BigQuery QUALIFY Clause: Towards Cleaner SQL Queries

Matteo Bennio
Google Cloud - Community
5 min read5 days ago
Neon lamp with the word ‘QUALIFY’ glowing on a wall, created using Midjourney.
Illustration for the article created using Midjourney

I’ve been using the QUALIFY clause for a while now, and all I can say is that I love it for its simplicity and how it can prettify SQL code. It’s one of those SQL statements that I believe is a significant step toward more advanced query writing. As someone who always strives to optimize and clean my code, I’ve found that using QUALIFY not only makes your code shorter but also more readable and understandable.

Besides good commenting practices and the right structuring of your query, QUALIFY helps ensure that your code remains clear and maintainable. For me, the QUALIFY clause has firmly qualified itself into my repertoire of favorite SQL expressions:)

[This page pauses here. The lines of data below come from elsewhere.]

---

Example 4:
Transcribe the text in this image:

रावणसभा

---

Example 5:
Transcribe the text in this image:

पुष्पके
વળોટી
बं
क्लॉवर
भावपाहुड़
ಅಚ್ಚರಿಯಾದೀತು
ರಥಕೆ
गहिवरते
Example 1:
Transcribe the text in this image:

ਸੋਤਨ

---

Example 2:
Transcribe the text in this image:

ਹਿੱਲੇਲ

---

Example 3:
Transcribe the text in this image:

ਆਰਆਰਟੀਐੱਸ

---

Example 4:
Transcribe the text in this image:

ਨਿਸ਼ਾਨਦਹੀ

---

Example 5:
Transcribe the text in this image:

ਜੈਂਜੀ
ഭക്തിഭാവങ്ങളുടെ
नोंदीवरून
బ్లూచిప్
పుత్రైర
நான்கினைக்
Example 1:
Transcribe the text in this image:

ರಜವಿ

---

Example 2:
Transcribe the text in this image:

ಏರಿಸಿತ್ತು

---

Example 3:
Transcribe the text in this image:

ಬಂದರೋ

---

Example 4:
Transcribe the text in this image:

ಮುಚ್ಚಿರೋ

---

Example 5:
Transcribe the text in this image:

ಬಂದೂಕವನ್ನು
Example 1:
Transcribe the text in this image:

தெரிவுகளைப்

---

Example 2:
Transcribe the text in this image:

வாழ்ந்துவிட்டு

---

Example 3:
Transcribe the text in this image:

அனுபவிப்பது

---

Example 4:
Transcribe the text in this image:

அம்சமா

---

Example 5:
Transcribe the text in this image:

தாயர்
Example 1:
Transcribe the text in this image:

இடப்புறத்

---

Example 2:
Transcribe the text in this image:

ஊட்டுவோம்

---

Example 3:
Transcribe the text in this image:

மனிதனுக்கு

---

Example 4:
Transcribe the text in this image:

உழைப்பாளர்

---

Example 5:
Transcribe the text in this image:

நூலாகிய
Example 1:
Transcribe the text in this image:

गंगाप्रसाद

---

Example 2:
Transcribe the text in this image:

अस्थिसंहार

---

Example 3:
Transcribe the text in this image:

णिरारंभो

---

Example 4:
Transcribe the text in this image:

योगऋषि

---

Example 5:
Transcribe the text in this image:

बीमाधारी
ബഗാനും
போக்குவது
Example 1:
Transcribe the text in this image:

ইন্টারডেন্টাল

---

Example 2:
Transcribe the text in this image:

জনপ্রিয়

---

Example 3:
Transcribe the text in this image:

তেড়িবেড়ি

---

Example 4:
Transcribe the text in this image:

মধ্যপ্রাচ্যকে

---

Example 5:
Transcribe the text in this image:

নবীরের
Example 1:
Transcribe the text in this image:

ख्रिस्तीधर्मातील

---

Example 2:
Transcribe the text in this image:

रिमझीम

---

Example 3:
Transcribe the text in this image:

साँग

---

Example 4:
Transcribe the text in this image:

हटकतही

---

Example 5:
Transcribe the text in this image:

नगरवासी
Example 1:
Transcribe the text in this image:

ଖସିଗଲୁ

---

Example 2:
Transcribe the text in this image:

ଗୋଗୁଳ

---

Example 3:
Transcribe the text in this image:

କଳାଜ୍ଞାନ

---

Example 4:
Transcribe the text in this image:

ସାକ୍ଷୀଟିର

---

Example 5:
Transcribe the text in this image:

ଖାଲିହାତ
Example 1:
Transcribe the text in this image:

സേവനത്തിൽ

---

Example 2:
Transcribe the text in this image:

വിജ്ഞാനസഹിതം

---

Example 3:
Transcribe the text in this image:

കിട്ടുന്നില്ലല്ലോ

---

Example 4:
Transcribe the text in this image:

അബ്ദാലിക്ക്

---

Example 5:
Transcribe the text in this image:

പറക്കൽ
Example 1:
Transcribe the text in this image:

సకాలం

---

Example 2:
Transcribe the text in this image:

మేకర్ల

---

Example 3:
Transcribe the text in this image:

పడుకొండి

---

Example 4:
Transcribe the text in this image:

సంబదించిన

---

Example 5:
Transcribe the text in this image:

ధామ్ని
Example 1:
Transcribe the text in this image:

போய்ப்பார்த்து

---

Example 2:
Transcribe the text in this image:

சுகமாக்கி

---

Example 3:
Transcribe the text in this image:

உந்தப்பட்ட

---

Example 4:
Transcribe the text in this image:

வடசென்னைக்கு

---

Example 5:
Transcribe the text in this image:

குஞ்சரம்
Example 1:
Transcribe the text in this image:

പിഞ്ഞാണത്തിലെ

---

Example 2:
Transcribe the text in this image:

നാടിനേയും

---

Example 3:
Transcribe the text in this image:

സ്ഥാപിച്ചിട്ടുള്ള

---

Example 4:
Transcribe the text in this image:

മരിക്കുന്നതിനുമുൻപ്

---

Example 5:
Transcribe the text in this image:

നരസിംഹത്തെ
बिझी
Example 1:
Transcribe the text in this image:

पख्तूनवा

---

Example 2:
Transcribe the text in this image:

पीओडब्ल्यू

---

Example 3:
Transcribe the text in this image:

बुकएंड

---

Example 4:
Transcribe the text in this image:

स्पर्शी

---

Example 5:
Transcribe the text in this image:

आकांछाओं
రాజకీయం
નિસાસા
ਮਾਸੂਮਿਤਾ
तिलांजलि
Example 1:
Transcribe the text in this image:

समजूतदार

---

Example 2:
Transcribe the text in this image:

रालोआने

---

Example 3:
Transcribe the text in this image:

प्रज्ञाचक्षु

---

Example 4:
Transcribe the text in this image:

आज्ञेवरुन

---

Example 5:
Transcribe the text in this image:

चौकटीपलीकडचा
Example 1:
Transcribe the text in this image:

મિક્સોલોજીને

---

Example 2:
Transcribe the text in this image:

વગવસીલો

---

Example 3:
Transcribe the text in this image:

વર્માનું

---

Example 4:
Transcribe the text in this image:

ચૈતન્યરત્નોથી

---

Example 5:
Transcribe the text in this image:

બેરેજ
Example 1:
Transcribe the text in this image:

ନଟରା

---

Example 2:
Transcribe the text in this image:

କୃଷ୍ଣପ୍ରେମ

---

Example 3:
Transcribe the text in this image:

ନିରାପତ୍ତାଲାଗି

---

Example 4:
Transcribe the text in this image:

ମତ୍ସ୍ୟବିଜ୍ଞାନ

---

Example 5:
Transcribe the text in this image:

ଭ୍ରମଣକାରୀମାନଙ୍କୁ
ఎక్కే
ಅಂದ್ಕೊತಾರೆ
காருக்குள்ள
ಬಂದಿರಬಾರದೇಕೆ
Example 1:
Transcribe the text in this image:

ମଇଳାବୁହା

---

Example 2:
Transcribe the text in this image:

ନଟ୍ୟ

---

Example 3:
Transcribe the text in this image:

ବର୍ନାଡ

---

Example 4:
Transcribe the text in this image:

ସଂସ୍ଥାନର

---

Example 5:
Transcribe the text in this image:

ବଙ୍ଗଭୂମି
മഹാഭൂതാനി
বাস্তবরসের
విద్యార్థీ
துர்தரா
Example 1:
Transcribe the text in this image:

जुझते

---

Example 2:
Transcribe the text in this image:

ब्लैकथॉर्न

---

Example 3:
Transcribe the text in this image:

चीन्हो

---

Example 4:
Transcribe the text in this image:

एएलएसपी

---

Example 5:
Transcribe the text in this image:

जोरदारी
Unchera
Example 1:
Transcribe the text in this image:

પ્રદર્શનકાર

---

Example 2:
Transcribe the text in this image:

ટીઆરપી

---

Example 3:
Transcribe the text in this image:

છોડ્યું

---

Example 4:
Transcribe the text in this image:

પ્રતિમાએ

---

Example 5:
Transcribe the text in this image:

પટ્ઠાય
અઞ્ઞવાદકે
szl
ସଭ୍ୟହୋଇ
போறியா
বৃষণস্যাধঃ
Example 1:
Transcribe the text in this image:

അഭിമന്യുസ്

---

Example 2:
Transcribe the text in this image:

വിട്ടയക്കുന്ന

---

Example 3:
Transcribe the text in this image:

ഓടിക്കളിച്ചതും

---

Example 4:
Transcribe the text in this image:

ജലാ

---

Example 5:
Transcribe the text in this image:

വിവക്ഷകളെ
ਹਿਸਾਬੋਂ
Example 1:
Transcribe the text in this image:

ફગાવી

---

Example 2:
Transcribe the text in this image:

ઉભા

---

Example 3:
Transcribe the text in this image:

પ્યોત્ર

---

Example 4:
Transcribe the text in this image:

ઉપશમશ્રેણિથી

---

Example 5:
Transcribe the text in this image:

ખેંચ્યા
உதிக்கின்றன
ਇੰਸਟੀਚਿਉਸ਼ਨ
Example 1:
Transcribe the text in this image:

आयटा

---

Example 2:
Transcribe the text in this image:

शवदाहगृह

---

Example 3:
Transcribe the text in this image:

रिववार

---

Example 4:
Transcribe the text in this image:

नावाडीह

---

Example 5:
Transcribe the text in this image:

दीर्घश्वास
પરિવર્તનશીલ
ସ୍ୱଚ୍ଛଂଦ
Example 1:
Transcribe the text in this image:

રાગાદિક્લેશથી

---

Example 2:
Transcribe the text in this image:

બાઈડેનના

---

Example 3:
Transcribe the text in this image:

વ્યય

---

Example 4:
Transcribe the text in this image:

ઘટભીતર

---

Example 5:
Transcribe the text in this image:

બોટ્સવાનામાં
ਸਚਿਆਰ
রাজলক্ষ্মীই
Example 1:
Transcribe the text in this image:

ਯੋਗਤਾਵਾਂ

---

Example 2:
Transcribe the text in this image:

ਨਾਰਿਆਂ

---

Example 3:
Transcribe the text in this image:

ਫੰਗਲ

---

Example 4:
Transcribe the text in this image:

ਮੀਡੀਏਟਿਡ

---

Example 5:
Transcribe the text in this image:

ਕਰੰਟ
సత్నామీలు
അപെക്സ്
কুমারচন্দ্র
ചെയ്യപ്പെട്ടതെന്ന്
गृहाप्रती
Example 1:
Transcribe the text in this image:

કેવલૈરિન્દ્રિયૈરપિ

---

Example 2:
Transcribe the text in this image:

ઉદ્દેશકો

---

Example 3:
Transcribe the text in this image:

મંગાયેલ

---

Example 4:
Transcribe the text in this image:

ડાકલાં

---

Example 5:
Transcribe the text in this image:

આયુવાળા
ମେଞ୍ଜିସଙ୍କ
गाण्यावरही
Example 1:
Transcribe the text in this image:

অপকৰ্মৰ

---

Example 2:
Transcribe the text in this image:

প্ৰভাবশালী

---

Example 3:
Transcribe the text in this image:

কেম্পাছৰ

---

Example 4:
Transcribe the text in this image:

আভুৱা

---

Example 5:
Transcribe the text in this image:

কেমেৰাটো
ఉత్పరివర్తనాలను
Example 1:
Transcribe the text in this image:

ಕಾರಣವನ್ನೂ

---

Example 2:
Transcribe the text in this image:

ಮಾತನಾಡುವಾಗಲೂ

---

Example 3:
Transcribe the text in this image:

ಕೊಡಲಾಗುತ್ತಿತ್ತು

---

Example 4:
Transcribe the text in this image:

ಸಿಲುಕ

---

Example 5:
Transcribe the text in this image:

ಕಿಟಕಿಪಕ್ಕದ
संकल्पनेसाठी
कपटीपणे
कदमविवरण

Note: QUALIFYis not only available in Google’s BigQuery but also in other SQL dialects and tools like Snowflake, Databricks, DuckDB, and more. Each platform has its own version, making QUALIFY a versatile and valuable tool for any data professional.

Understanding the QUALIFY Clause

If you are here, you are probably familiar with window, also known as analytic functions. We won’t delve deep into that topic now, but essentially, QUALIFY is used to filter your data based on the results of window functions.

In other words, it is to window functions what HAVINGis to GROUP BYand WHERE is to FROM.

Database and filter cons representing SQL filtering tools: WHERE, HAVING, and QUALIFY
SQL filtering tools: WHERE, HAVING, and QUALIFY

These are all tools to filter your data based on specific criteria. To give you a clearer picture, here are descriptions from the BigQuery documentation for these clauses:

The WHERE clause filters the results of the FROM clause.
The HAVING clause filters the results produced by GROUP BY or aggregation.
The QUALIFY clause filters the results of window functions.

Thus, QUALIFY adds another layer to the filtering process.

Usage of the QUALIFY Clause

To effectively use the QUALIFY clause, it’s essential to understand its place within the overall structure of a SQL query in BigQuery. Here’s the order in which the different clauses should be used:

Screenshot from BigQuery documentation showing the order of SQL commands.
SQL command sequence from BigQuery documentation

This syntax structure, taken directly from the BigQuery documentation, shows where the QUALIFY clause fits in the sequence. You can see that QUALIFY comes after HAVING and before the WINDOW clause, highlighting its role in filtering the results of window functions.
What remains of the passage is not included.